▶ Exercise requirements
Transcribe the lines from the one containing "Олександр Хижняк виявився легшим за суперника" through the end of the items, leaving the pictures out of your answer.

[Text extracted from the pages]
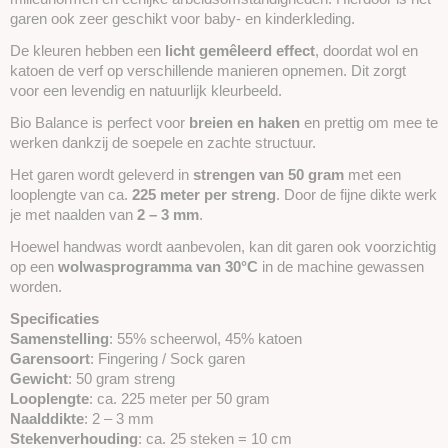
garen ook zeer geschikt voor baby- en kinderkleding.
De kleuren hebben een
licht gemêleerd effect
, doordat wol en
katoen de verf op verschillende manieren opnemen. Dit zorgt
voor een levendig en natuurlijk kleurbeeld.
Bio Balance is perfect voor
breien en haken
en prettig om mee te
werken dankzij de soepele en zachte structuur.
Het garen wordt geleverd in
strengen van 50 gram
met een
looplengte van ca.
225 meter per streng
. Door de fijne dikte werk
je met naalden van
2 – 3 mm
.
Hoewel handwas wordt aanbevolen, kan dit garen ook voorzichtig
op een
wolwasprogramma van 30°C
in de machine gewassen
worden.
Specificaties
Samenstelling
: 55% scheerwol, 45% katoen
Garensoort
: Fingering / Sock garen
Gewicht
: 50 gram streng
Looplengte
: ca. 225 meter per 50 gram
Naalddikte
: 2 – 3 mm
Stekenverhouding
: ca. 25 steken = 10 cm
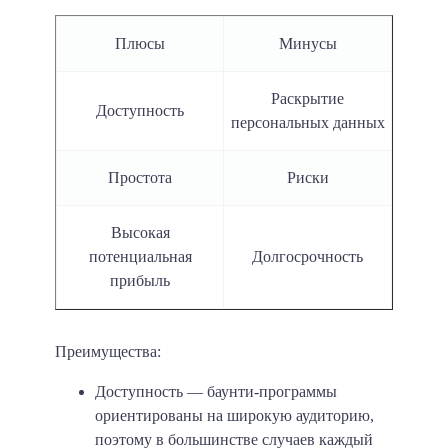
Плюсы
Минусы
Раскрытие
Доступность
персональных данных
Простота
Риски
Высокая
потенциальная
Долгосрочность
прибыль
Преимущества:
Доступность
— баунти-программы
ориентированы на широкую аудиторию,
поэтому в большинстве случаев каждый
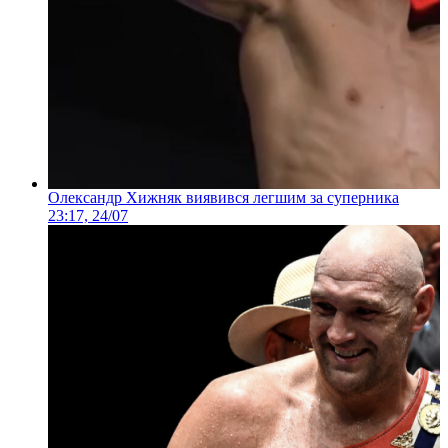
Олександр Хижняк виявився легшим за суперника
23:17, 24/07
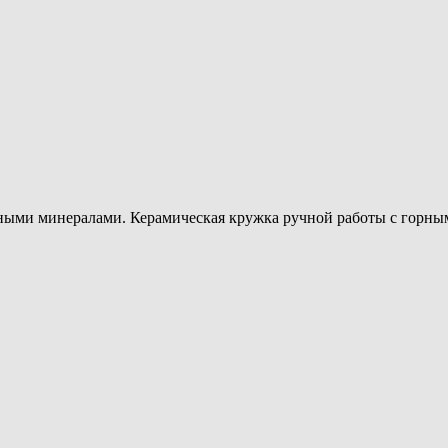
ными минералами. Керамическая кружка ручной работы с горным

▶ The answer
Олександр Хижняк виявився легшим за суперника
23:17, 24/07
ными минералами. Керамическая кружка ручной работы с горным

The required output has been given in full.